For any integer n show that there exist integers k and j such that φ(k)+σ(j)=n
In words, show that for all n there exists integers k and j such that the number of divisors of j plus the number of numbers coprime to and less than k is n.
So, I would note that $\displaystyle \sigma(p^m) = m+1$ so taking $\displaystyle k=0$, $\displaystyle j=p^{n-1}$.
However, this is only for the natural numbers and zero...not the whole integers. You can't get a negative number of divisors!
It is also a somewhat boring result - why the Euler totient function if we can just forget about it?...

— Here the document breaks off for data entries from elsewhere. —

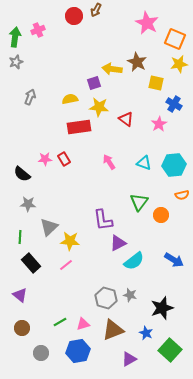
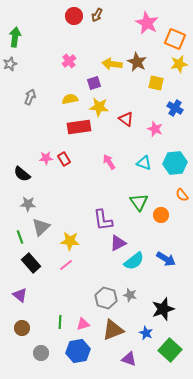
brown arrow at (96, 10): moved 1 px right, 5 px down
pink cross at (38, 30): moved 31 px right, 31 px down; rotated 16 degrees counterclockwise
gray star at (16, 62): moved 6 px left, 2 px down
yellow arrow at (112, 69): moved 5 px up
blue cross at (174, 104): moved 1 px right, 4 px down
pink star at (159, 124): moved 4 px left, 5 px down; rotated 21 degrees counterclockwise
pink star at (45, 159): moved 1 px right, 1 px up
cyan hexagon at (174, 165): moved 1 px right, 2 px up
orange semicircle at (182, 195): rotated 64 degrees clockwise
green triangle at (139, 202): rotated 12 degrees counterclockwise
gray triangle at (49, 227): moved 8 px left
green line at (20, 237): rotated 24 degrees counterclockwise
blue arrow at (174, 260): moved 8 px left, 1 px up
black star at (162, 308): moved 1 px right, 1 px down
green line at (60, 322): rotated 56 degrees counterclockwise
purple triangle at (129, 359): rotated 49 degrees clockwise
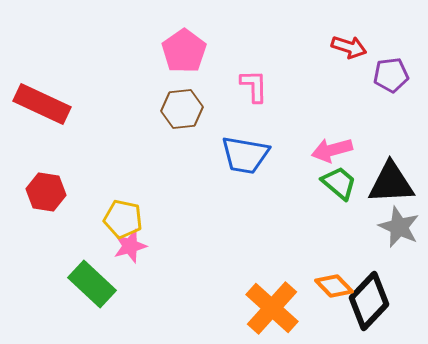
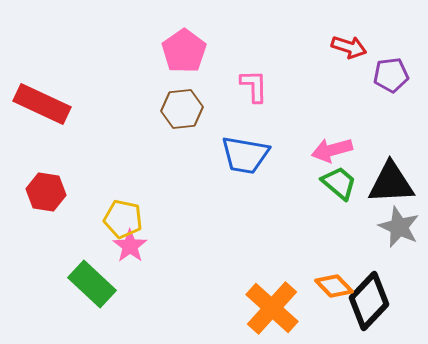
pink star: rotated 20 degrees counterclockwise
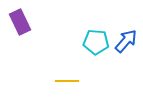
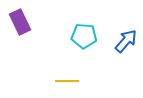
cyan pentagon: moved 12 px left, 6 px up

Have you perhaps missed out something from the question?
If p is prime, then sigma(p)=p+1 (since there are only the two factors, 1 and p). Also, phi(p)=p-1 since all of the integers from 1 to p-1 are coprime to p, so sigma(p)+phi(p)=2p.
I think it's probably true, but I can't see a way to prove that there are no composite n with sigma(n)+phi(n)=2n.
- Hollywood
Take $\displaystyle n = pq$ with $\displaystyle p$ and $\displaystyle q$ prime. $\displaystyle \varphi{(n)} = (p - 1)(q - 1)$, $\displaystyle \sigma{(n)} = p + q + pq + 1$Originally Posted by hollywood
So $\displaystyle \varphi{(n)} + \sigma{(n)} = (p - 1)(q - 1) + p + q + pq + 1 = pq - p - q + 1 + p + q + pq + 1$ $\displaystyle = 2pq + 2 = 2n + 2 \color{red}{\ \neq 2n}$
Oops, I just wiped out all semiprimes
I believe there is a general proof that can be built around this with infinitely many prime factors instead of a semiprime. I've seen it but unfortunately forgot it, I'll have to check it out some time.
Conclusion : only prime numbers satisfy this statement, along with 1, assuming the validity and existence of the GFP (Generalized Forgotten Proof )